After Gemini 2 a few days earlier, Google unveils Veo 2 (videos) and Imagen 3 (images), two ultra-sophisticated generation models. The timing of the announcement is certainly not a coincidence: Google is blocking OpenAI.
In the war for generative artificial intelligence, OpenAI and Google are certainly the two major figures. The first transformed the industry with ChatGPT, the second is struggling to recover its natural position of leader. Google is gradually catching up on OpenAI, particularly with its Gemini ecosystem which continues to gain capacity.
How to annoy OpenAI, which currently makes one announcement per day? By parasitizing it with its own announcements, obviously.

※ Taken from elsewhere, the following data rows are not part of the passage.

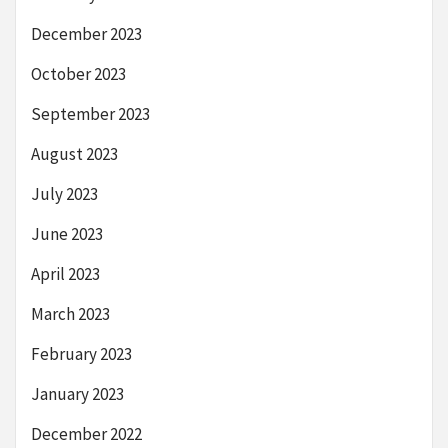
December 2023
October 2023
September 2023
August 2023
July 2023
June 2023
April 2023
March 2023
February 2023
January 2023
December 2022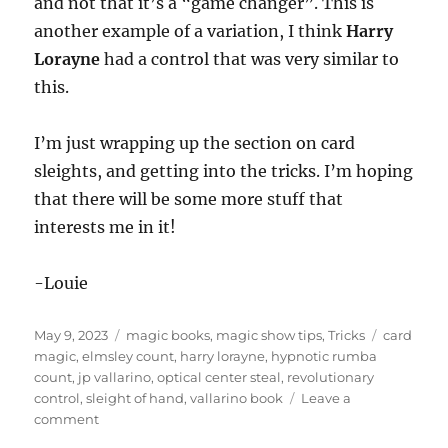
and not that it’s a “game changer”. This is
another example of a variation, I think
Harry
Lorayne
had a control that was very similar to
this.
I’m just wrapping up the section on card
sleights, and getting into the tricks. I’m hoping
that there will be some more stuff that
interests me in it!
-Louie
Posted
Categories
Tags
May 9, 2023
magic books
,
magic show tips
,
Tricks
card
on
magic
,
elmsley count
,
harry lorayne
,
hypnotic rumba
count
,
jp vallarino
,
optical center steal
,
revolutionary
control
,
sleight of hand
,
vallarino book
Leave a
on
comment
More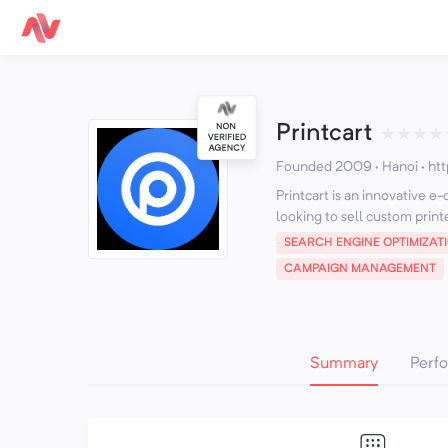
Printcart
★
★
★
★
Founded 2009 · Hanoi
·
htt
Printcart is an innovative 
looking to sell custom print
SEARCH ENGINE OPTIMIZAT
CAMPAIGN MANAGEMENT
Summary
Perf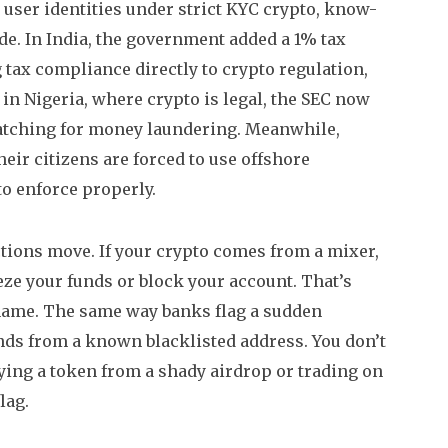
user identities under strict
KYC crypto
,
know-
ade
. In India, the government added a 1% tax
g tax compliance directly to
crypto regulation
,
 in Nigeria, where crypto is legal, the SEC now
watching for money laundering.
Meanwhile,
eir citizens are forced to use offshore
to enforce properly.
ctions move. If your crypto comes from a mixer,
ze your funds or block your account. That’s
name. The same way banks flag a sudden
unds from a known blacklisted address. You don’t
buying a token from a shady airdrop or trading on
lag.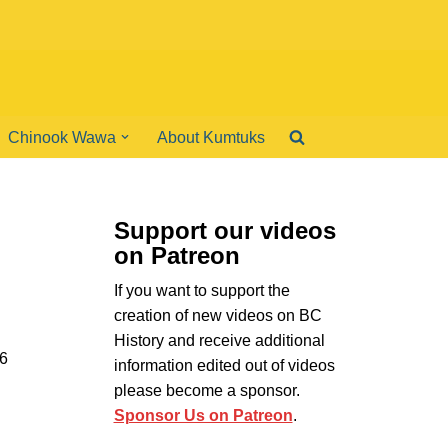
Chinook Wawa
About Kumtuks
Support our videos
on Patreon
If you want to support the
creation of new videos on BC
History and receive additional
46
information edited out of videos
please become a sponsor.
Sponsor Us on Patreon
.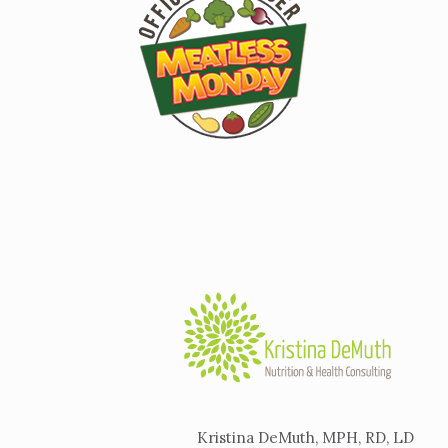
Kristina DeMuth, MPH, RD, LD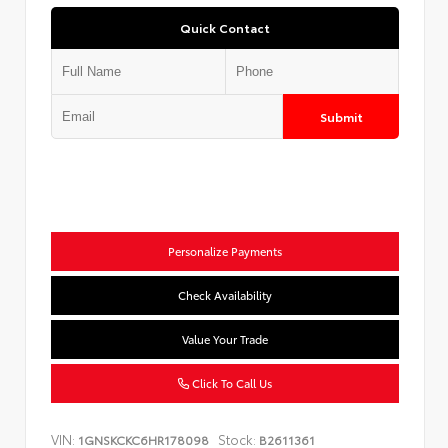
Quick Contact
Submit
Personalize Payments
Check Availability
Value Your Trade
Click To Call Us
VIN:
Stock:
1GNSKCKC6HR178098
B2611361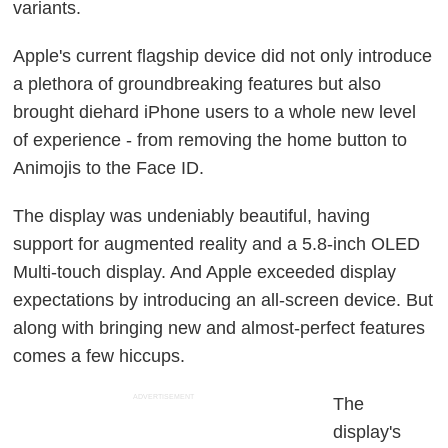
variants.
Apple's current flagship device did not only introduce
a plethora of groundbreaking features but also
brought diehard iPhone users to a whole new level
of experience - from removing the home button to
Animojis to the Face ID.
The display was undeniably beautiful, having
support for augmented reality and a 5.8-inch OLED
Multi-touch display. And Apple exceeded display
expectations by introducing an all-screen device. But
along with bringing new and almost-perfect features
comes a few hiccups.
ADVERTISEMENT
The
display's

After Gemini 2 the previous week, Google announced Veo 2 and Imagen 3, two new video and image generation models, on December 16. Its press release came out 30 minutes before day 8 of OpenAI announcements.
Veo 2: Google highlights what Sora doesn’t do well
In its press release, Google presents Veo 2 as the best video generation tool in the industry. The successor to Veo 1, which was announced in May 2024, is capable “understand real-world physics and movements, all in 4K definition” explains Sundar Pichai, the boss of Google. Why put forward these arguments? Because these are the weak points of Sora, the tool launched by OpenAI a week earlier.

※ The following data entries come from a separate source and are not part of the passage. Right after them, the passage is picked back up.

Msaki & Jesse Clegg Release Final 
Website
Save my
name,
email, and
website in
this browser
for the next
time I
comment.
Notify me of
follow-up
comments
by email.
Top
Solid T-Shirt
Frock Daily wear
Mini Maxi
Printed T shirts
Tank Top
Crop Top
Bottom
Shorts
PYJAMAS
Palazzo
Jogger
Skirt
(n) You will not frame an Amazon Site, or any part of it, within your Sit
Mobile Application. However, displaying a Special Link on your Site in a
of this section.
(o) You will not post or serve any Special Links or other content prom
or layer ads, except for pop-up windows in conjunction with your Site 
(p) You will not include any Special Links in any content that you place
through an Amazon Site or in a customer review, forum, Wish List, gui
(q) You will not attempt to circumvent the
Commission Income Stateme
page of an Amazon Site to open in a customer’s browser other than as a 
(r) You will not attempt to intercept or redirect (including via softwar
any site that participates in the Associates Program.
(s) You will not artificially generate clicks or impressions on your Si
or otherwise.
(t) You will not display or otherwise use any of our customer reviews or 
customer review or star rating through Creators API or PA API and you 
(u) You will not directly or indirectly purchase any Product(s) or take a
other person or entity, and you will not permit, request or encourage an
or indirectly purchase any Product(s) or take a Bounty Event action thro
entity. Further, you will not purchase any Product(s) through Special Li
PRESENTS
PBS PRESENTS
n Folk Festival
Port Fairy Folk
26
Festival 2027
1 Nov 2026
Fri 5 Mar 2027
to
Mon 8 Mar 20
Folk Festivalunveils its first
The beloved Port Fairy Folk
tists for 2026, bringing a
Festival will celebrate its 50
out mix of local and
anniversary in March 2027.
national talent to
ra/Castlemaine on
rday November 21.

Veo 2 is able to imitate cinematographic genres, reproduce the style of a lens, suggest effects and can create videos lasting several minutes, where Sora is satisfied with seconds. The examples published by Google are quite impressive, with end results that look like real videos. Google says Veo 2 hallucinates very little, reducing the risk of having a six-fingered hand. The tool can be tested with a queue, even if availability in Europe is logically blocked.
Imagen 3: Google improves its image generation model
In addition to Veo 2 for videos, Google is taking advantage of its press release to unveil Imagen 3, the new version of its image generation model. In a context of hype around Grok and Elon Musk, with its model which replicates well-known faces, Google says it offers a model capable of “generate brighter, better composed images, more varied artistic styles with greater precision, from photorealism to impressionism, from abstract to anime”.

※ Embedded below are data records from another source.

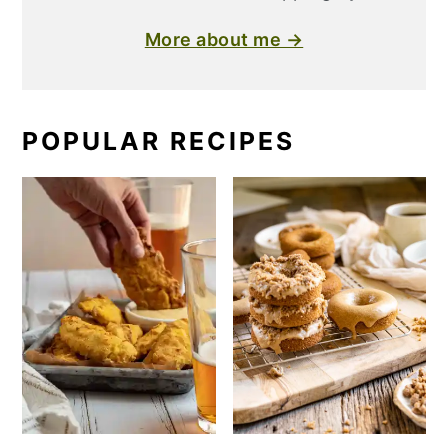
More about me →
POPULAR RECIPES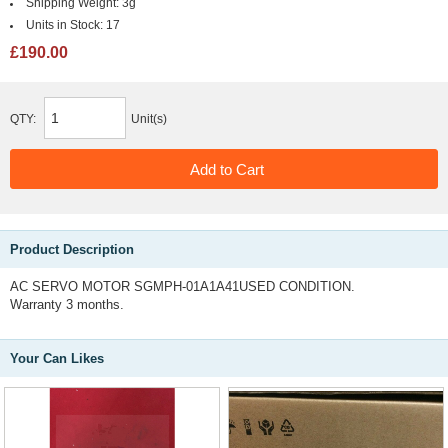
Shipping Weight:
3g
Units in Stock:
17
£190.00
QTY:
Unit(s)
Product Description
AC SERVO MOTOR SGMPH-01A1A41USED CONDITION.
Warranty 3 months.
Your Can Likes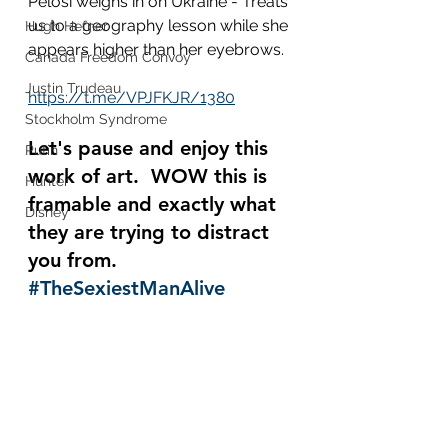
Pelosi weighs in on Ukraine - Treats 
us to a geography lesson while she 
Hugh Hefner
appears higher than her eyebrows.  
Canada Freedom Convoy
Justin Trudeau
https://t.me/VPJFKJR/1380
Stockholm Syndrome
Let's pause and enjoy this 
Putin
work of art.  WOW this is 
Hunter
framable and exactly what 
Disney
they are trying to distract 
you from.  
#TheSexiestManAlive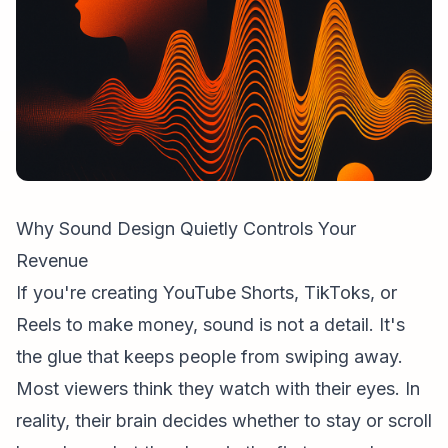
Why Sound Design Quietly Controls Your
Revenue
If you're creating
YouTube Shorts
, TikToks, or
Reels to make money, sound is not a detail. It's
the glue that keeps people from swiping away.
Most viewers think they watch with their eyes. In
reality, their brain decides whether to stay or scroll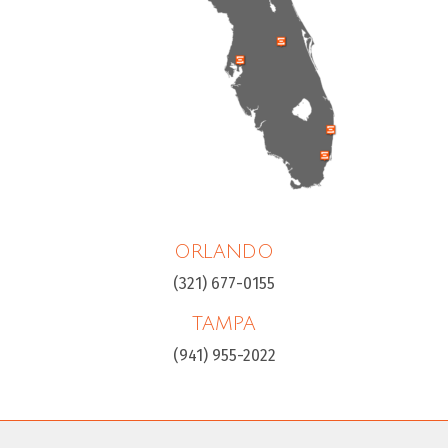
ORLANDO
(321) 677-0155
TAMPA
(941) 955-2022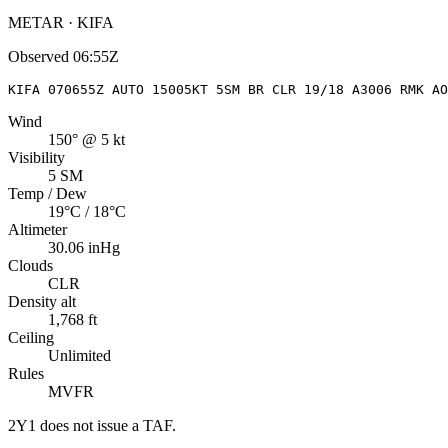
METAR · KIFA
Observed
06:55Z
KIFA 070655Z AUTO 15005KT 5SM BR CLR 19/18 A3006 RMK AO
Wind
150° @ 5 kt
Visibility
5 SM
Temp / Dew
19°C / 18°C
Altimeter
30.06 inHg
Clouds
CLR
Density alt
1,768 ft
Ceiling
Unlimited
Rules
MVFR
2Y1
does not issue a TAF.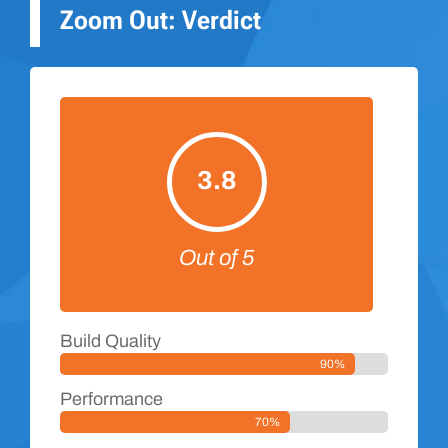
Zoom Out: Verdict
3.8
Out of 5
Build Quality
90%
Performance
70%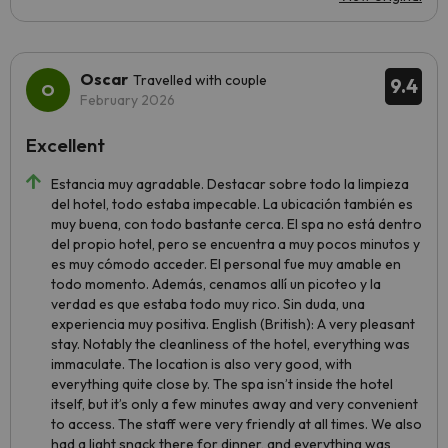
Oscar
Travelled with couple
9.4
February 2026
Excellent
Estancia muy agradable. Destacar sobre todo la limpieza
del hotel, todo estaba impecable. La ubicación también es
muy buena, con todo bastante cerca. El spa no está dentro
del propio hotel, pero se encuentra a muy pocos minutos y
es muy cómodo acceder. El personal fue muy amable en
todo momento. Además, cenamos allí un picoteo y la
verdad es que estaba todo muy rico. Sin duda, una
experiencia muy positiva. English (British): A very pleasant
stay. Notably the cleanliness of the hotel, everything was
immaculate. The location is also very good, with
everything quite close by. The spa isn’t inside the hotel
itself, but it’s only a few minutes away and very convenient
to access. The staff were very friendly at all times. We also
had a light snack there for dinner, and everything was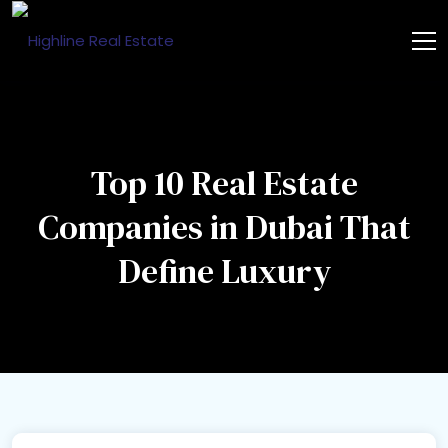
Top 10 Real Estate
Companies in Dubai That
Define Luxury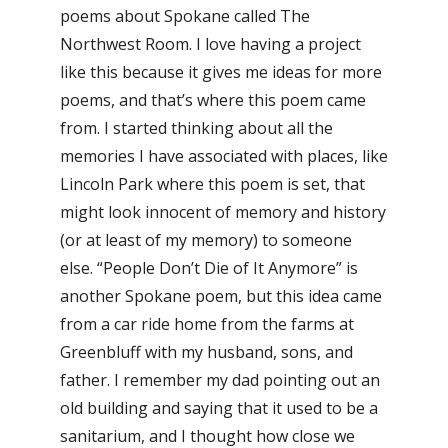
poems about Spokane called The
Northwest Room. I love having a project
like this because it gives me ideas for more
poems, and that’s where this poem came
from. I started thinking about all the
memories I have associated with places, like
Lincoln Park where this poem is set, that
might look innocent of memory and history
(or at least of my memory) to someone
else. “People Don’t Die of It Anymore” is
another Spokane poem, but this idea came
from a car ride home from the farms at
Greenbluff with my husband, sons, and
father. I remember my dad pointing out an
old building and saying that it used to be a
sanitarium, and I thought how close we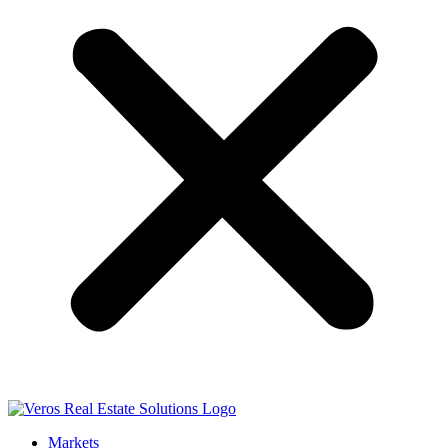
Markets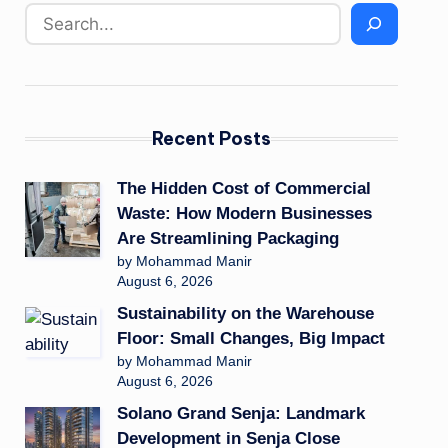
Recent Posts
The Hidden Cost of Commercial
Waste: How Modern Businesses
Are Streamlining Packaging
by Mohammad Manir
August 6, 2026
Sustainability on the Warehouse
Floor: Small Changes, Big Impact
by Mohammad Manir
August 6, 2026
Solano Grand Senja: Landmark
Development in Senja Close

Currently, Imagen 3 is not integrated with Gemini. The model is available from ImageFX, Google’s tool for experimenting with its new AI. Ultimately, we imagine that it will be possible to generate images from the chatbot.
What about OpenAI? The company has not yet unveiled a new version of DALL-E, its image generation model, but everything suggests that this will be one of the last announcements of the 12 days of its calendar of Advent.